Maybe for those of us driving older cars that don’t have any, or much finance on them, we wouldn’t feel as bad if, perhaps the registration numbers showed the monthly repayment, or the original amount borrowed, or the balloon payment required of the owner instead.
Look, I’m not against people driving new expensive cars, that’s up to them. And if they love cars, or if driving is a big part of their work, and they want something nice and comfortable, then that’s okay.
I personally don’t judge people on how financially successful they are or aren’t, on the size of their cars, houses or anything else. I’ve met enough people over the years and know enough about their finances to know that wealth is the expensive cars not purchased, the expensive clothes not worn, and the big houses not purchased.
I saw a great picture recently of Mark Zuckerberg and Bill Gates together, and if you take a closer look, there isn’t an Armani belt in site. Not a logo of a man playing polo, no little crocodile on their shirts, nothing.
It’s a very boring message but if you want to be financially secure, it takes restraint. If you have a good income and you have no desire to impress anyone, combined, they can build you wealth, security and freedom over time. But it means investing some of your money on assets that accumulate in value over time, rather than spending it on things that decrease.
After meeting that guy, I looked on-line to see how much the car he was buying would depreciate in value by over 5 years. And incredibly it was going to lose 61% of its value, which meant in 2026, it would be worth €19,500.
It was going down in value by about €508 every month.
If he invested that €50,000 instead, and achieved an annual return of say 5%, in 5 years-time, he’d have €64,168 sitting in his account rather than a car now valued at €19,500 sitting outside his house.
That’s a differential of €44,668 in 5 short years, which is €744 per month.
Two people can start off with the same €50,000, and one can choose to end up losing €508 per month and the other to making €236 per month. It’s their choice and I guess it comes down to their mindset, life experience and current view on life.
Every decision people make whether it’s about investing or the type of car they drive, or who they want to work for, makes sense to them in the moment and ticks the boxes they want to tick. They tell themselves a story about what they are doing and why they are doing it, and the story has been shaped to their own unique experiences. Perhaps this guy’s parents never had a great looking car, and everyone else’s did, and it impacted his self-worth, and if we dig a little deeper, it might be one of the reasons he purchased the car.

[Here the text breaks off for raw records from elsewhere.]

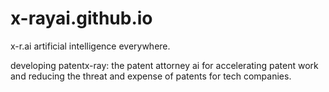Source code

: # x-rayai.github.io
x-r.ai
artificial intelligence everywhere.

developing patentx-ray:
the patent attorney ai for accelerating patent work and reducing the threat and expense of patents for tech companies.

The purpose of this article is not to put you off buying expensive cars. The purpose is to make sure you buy things for the right reason. And one of the wrong reasons, is trying to impress others.
And let me tell you, it’s easy to spot how a person’s financial situation is, because wealth is quiet, rich is loud and poor is flashy
It’s easy to spot how a person’s financial situation is, because wealth is quiet, rich is loud and poor is flashy
. It can be difficult to spot the wealthy person because their wealth is hidden.
They don’t have a need to display it, they just don’t.
Someone once, said that spending money to show people how much you have is the fastest way to have less money. And the singer Rhianna fell into this trap. She nearly went bankrupt from overspending. And guess what she did? She blamed her financial advisers and sued them. She wasn’t successful and I loved what her ex-advisers said about the whole episode, “was it really necessary to tell her that if you spend money on things, you’ll end up with the things and not the money” – Brilliant.